*** Study text ***

Starting over SUCKS! 

It’s doesn’t matter what they say about if you hate starting then stop stopping. I mean, I get that … BUT … 

When you a mother and you go into this healthy lifestyle with a problem to fix, you will inevitably stop and restart about a million and two times. 

How do I know? 

Because you (and I) are going into this healthy gig with a problem to fix. We figure this is a solution. Something that we can do, for a time, that will help us achieve some sort of result. 

Whether it is that we want to lose a few pounds to fit into our pre-pregnancy jeans (girl, I tossed all ’em jeans because LORD knows that even if I fit into them again they are WELL out of style) or we want to look good in time for summer, the idea is that we will reach a goal destination and then be done with this. 

It’s like we think we will come to a weight or a shape and think “I’ve arrived”. 

I will be honest with you, my short term motivation for really getting my butt in gear is VERY shallow. I am almost embarrassed to admit it “out loud” but I have to share for the sake of our relationship. I need you to know that I am right there with you. 

The reason I NEED to make this stick (and quick) is this:

I don’t want to be the fat sister at my brother in law’s wedding in September. 

There, I said it. 

I have a stupid, shallow, very IMMATURE short term end game that is trying desperately to motivate me to change. 

It isn’t working that great though. As I said before, going in with this problem to fix is so fickle that the journey becomes a battle daily. 

I mean, if you are like me and you have this ridiculous desire for weight loss for something as dumb as not being the fat sister … this is what your typical Friday night will turn into:

     Husband: Hey babe, you want a nacho date night with Masterchef?

     Wife: Well, I should be eating healthy, your brother’s wedding is in 7 months. 

     Husband: You’re right. Let’s grab a water and do one of your 20 minute workouts. 

     Wife: But I already started the nachos. 

And then you “blow” your diet and you are so torn about it that the weekend is spent filling your gullet with fast food, donuts, and whatever your heart pleases because you already messed up so bad you will have to restart again on Monday and just go HARDER to make up for your transgressions. 

Throw the baby out with the bath water sort of thing.

That continues because your goal is not soul stirring, it is something that you start to rationalize away. I mean, camera angles and filters can do amazing things for slimming the face, body and … well everything. And how many pictures will you ACTUALLY be in. You did have five children after all, what do people expect. 

And the internal battle and rationalizations and nacho date nights will continue until all of a sudden it is the end of August and you are just over a week away from the nuptials and the same size you were two weeks after pushing your daughter out your wahoo. 

STANK. 

Oh well, maybe NEXT summer you can look and feel better. 

Another goal, another problem to be “solved” with diet and exercise. 

Truth of the matter is, and hate me if you must, this is not a season. 

Being active and eating well is not about doing it for a season, this is a life time sentence. 

And you can decided, now, whether it is something that you want to struggle with for the long haul OR if you want to figure this thang out once and for all. 

You see, eating well and moving more doesn’t necessarily need to feel like a chore. It doesn’t HAVE to be something you consciously struggle with on the daily (so I’m told). 

Getting your act together isn’t supposed to be a burden. 

Instead, we can shift how we THINK about this process and we can start choosing to implement success strategies. 

Like realizing that this is not meant to rob us of the tray of chocolate brownies enjoyed after the kids are in bed, with a fork, straight from the pan (yes, I did burn myself because I forgot I JUST took them out of the oven, don’t judge). Making better choices is about realizing that it is all choices.

*** End of Study text ***
*** Data ***

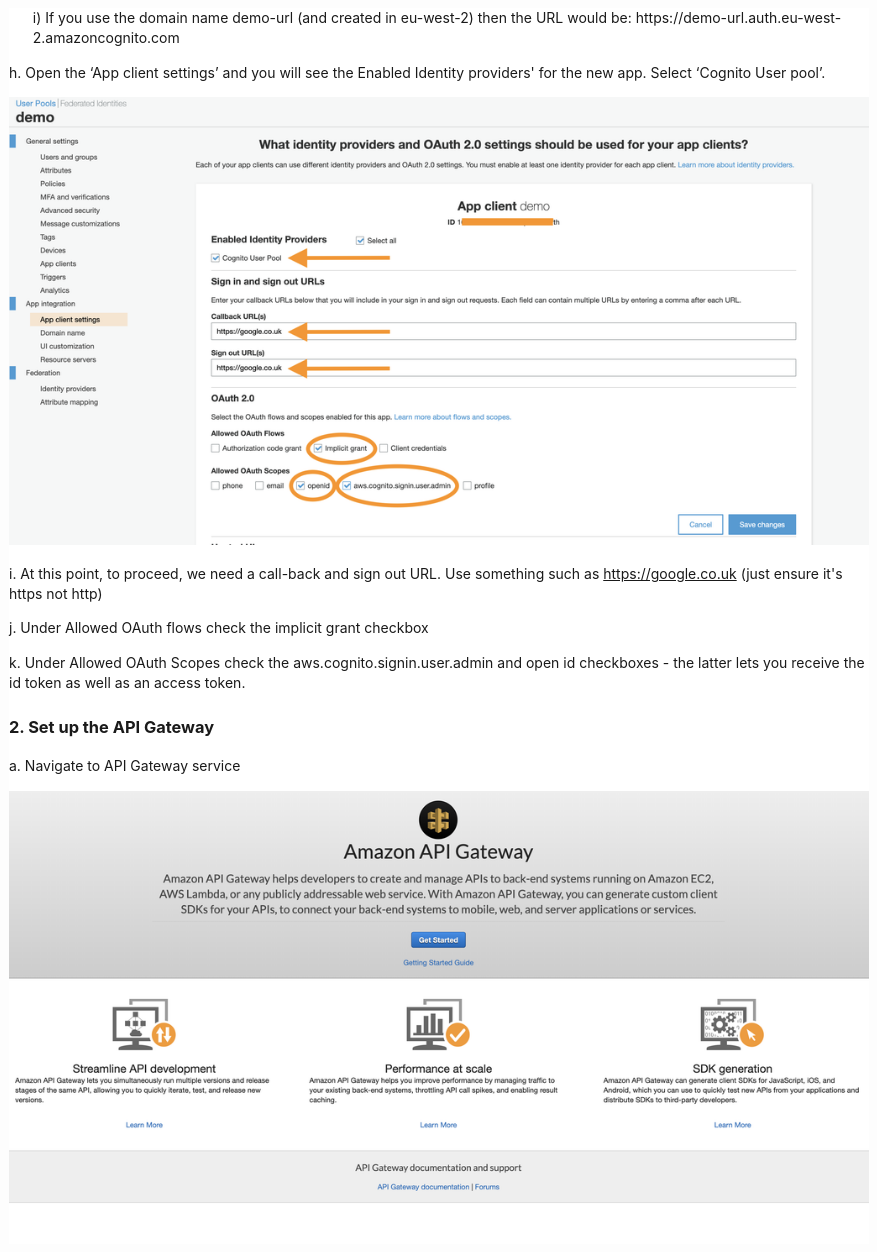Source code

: <ol> i) If you use the domain name demo-url (and created in eu-west-2) then the URL would be: https://demo-url.auth.eu-west-2.amazoncognito.com </ol>

h. Open the ‘App client settings’ and you will see the Enabled Identity providers' for the new app. Select ‘Cognito User pool’.

![app client settings](./images/app_client_settings.png)

i. At this point, to proceed, we need a call-back and sign out URL. Use something such as https://google.co.uk (just ensure it's https not http)

j. Under Allowed OAuth flows check the implicit grant checkbox

k. Under Allowed OAuth Scopes check the aws.cognito.signin.user.admin and open id checkboxes - the latter lets you receive the id token as well as an access token.

### 2. Set up the API Gateway

a. Navigate to API Gateway service

![API Gateway service](./images/api_gw.png)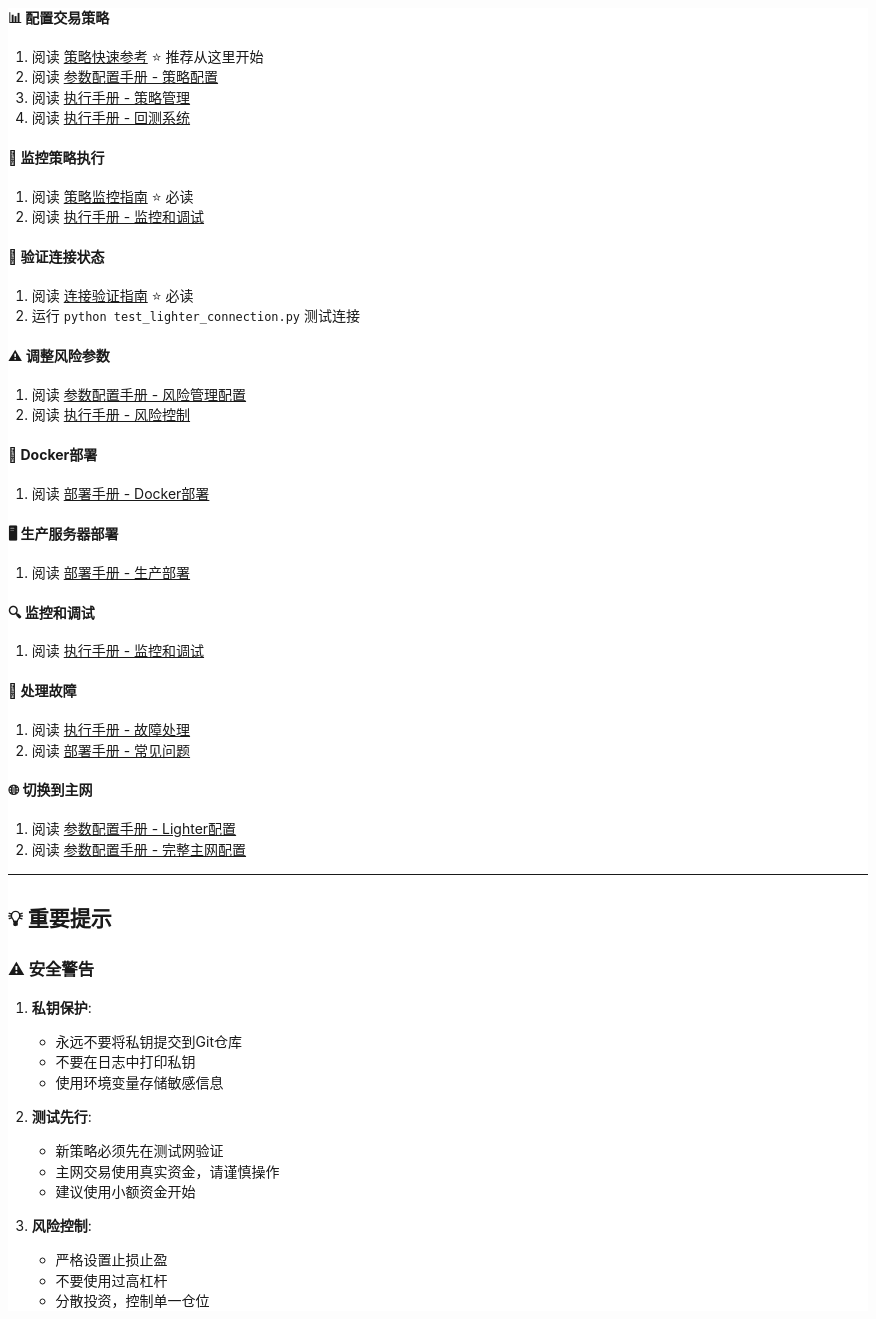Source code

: #### 📊 配置交易策略
1. 阅读 [策略快速参考](STRATEGIES_QUICK_REFERENCE.md) ⭐ 推荐从这里开始
2. 阅读 [参数配置手册 - 策略配置](PARAMETER_CONFIG_MANUAL.md#策略配置)
3. 阅读 [执行手册 - 策略管理](EXECUTION_MANUAL.md#策略管理)
4. 阅读 [执行手册 - 回测系统](EXECUTION_MANUAL.md#回测系统)

#### 👀 监控策略执行
1. 阅读 [策略监控指南](STRATEGY_MONITORING_GUIDE.md) ⭐ 必读
2. 阅读 [执行手册 - 监控和调试](EXECUTION_MANUAL.md#监控和调试)

#### 🔌 验证连接状态
1. 阅读 [连接验证指南](../CONNECTION_VERIFICATION_GUIDE.md) ⭐ 必读
2. 运行 `python test_lighter_connection.py` 测试连接

#### ⚠️ 调整风险参数
1. 阅读 [参数配置手册 - 风险管理配置](PARAMETER_CONFIG_MANUAL.md#风险管理配置)
2. 阅读 [执行手册 - 风险控制](EXECUTION_MANUAL.md#风险控制)

#### 🐳 Docker部署
1. 阅读 [部署手册 - Docker部署](DEPLOYMENT_MANUAL.md#docker部署)

#### 🖥️ 生产服务器部署
1. 阅读 [部署手册 - 生产部署](DEPLOYMENT_MANUAL.md#生产部署)

#### 🔍 监控和调试
1. 阅读 [执行手册 - 监控和调试](EXECUTION_MANUAL.md#监控和调试)

#### 🚨 处理故障
1. 阅读 [执行手册 - 故障处理](EXECUTION_MANUAL.md#故障处理)
2. 阅读 [部署手册 - 常见问题](DEPLOYMENT_MANUAL.md#常见问题)

#### 🌐 切换到主网
1. 阅读 [参数配置手册 - Lighter配置](PARAMETER_CONFIG_MANUAL.md#lighter交易所配置)
2. 阅读 [参数配置手册 - 完整主网配置](PARAMETER_CONFIG_MANUAL.md#完整主网配置保守型)

---

## 💡 重要提示

### ⚠️ 安全警告

1. **私钥保护**: 
   - 永远不要将私钥提交到Git仓库
   - 不要在日志中打印私钥
   - 使用环境变量存储敏感信息

2. **测试先行**:
   - 新策略必须先在测试网验证
   - 主网交易使用真实资金，请谨慎操作
   - 建议使用小额资金开始

3. **风险控制**:
   - 严格设置止损止盈
   - 不要使用过高杠杆
   - 分散投资，控制单一仓位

*** End of Data ***

• _Task instructions_
1 > Reproduce the passage of the post about starting over from "And then you" to "sort of thing.".
2 > Summarize the post about starting over in two sentences.
3 > Write the next part of the post about starting over, picking up after its final sentence.

• _Outputs by task_
1 >
And then you “blow” your diet and you are so torn about it that the weekend is spent filling your gullet with fast food, donuts, and whatever your heart pleases because you already messed up so bad you will have to restart again on Monday and just go HARDER to make up for your transgressions. 

Throw the baby out with the bath water sort of thing.

2 > The post argues that mothers who take up a healthy lifestyle to fix a short-term problem, such as fitting into pre-pregnancy jeans or looking good for summer, end up stopping and restarting over and over. Drawing on the author's own wish not to be the fat sister at a brother-in-law's wedding, it shows how one slip leads to a weekend of overeating and then to rationalizing, and it concludes that being active and eating well is a lifelong matter of choices rather than a seasonal burden.

3 >
Some are better than others. 

The choices you make, each time – whether breakfast lunch or dinner – is what determines how healthy (or unhealthy) you are. 

It’s not about success or failure. It’s not about redefining the target or lengthening the timeline for success. 

It’s about learning to remove guilt from your choices, and making better choices more often. So that the poorer ones aren’t as bad. 

Once you understand this simple concept, you can start to really transform this “diet” phase. 

You can launch yourself out of the shame game that is *essentially* keeping you stuck in the yo-yo, and you can OWN this journey. 

You can understand that this is going to take work. You are going to have better weeks than others. Inevitably the kids will get sick, the dog will throw up on the carpet, and you will stub your toe so hard you split your nail down the middle … you will run to the fridge to devour the most unhealthy thing you can find, because #comfortfood. And you are going to breathe. 

This is life. 

This is a moment. 

This will not make or break your overall health (unless the comfort food is about one million ounces of some sort of ill-advised alcohol). 

It’s ok. 

 

Life isn’t made of perfection.

The journey to living “your best life” isn’t an all or nothing end game. 

Life is made of moments. 

Weakness and strength moments to make the better choices more often than not. Soon enough, the more solid choices you make, the healthier you become. The healthier you become, the happier you are. The happier you are, the less likely a bad start to the morning will lead to Poptarts and a pot of coffee. 

You will soon realize that, as it is with food choices, a bad five minutes doesn’t mean a horrible 24 hours. 

One treat meal, one slip into “old habits” does not mean the scale will magically explode with all your excess weight. 

It’s one decision. 

Don’t keep beating yourself up because you made a less than great choice. Don’t allow your life to be governed by short term and shallow fixations. 

Remember that the journey of a thousand miles starts with a single step. And yet you can’t stop at that single step. 

The journey of a thousand miles is composed of thousands of steps, deliberately taken again and again. 

Inevitably there will be back tracking, trips and even HUGE setbacks. Like a gale force wind that swoops you up mid stride and plants you back near where you started (or restarted). And it may seem discouraging, you may be battered and bruised because you made some poor choices or life just HAPPENED. But you aren’t stuck.

You can choose to take the next step, and the step after that.

You can choose to maintain the perspective that this isn’t just for the beach or the jeans *or even your brother-in-law’s wedding*, but because you are called to make the best of this life. 

And that requires you to choose better, more often than not.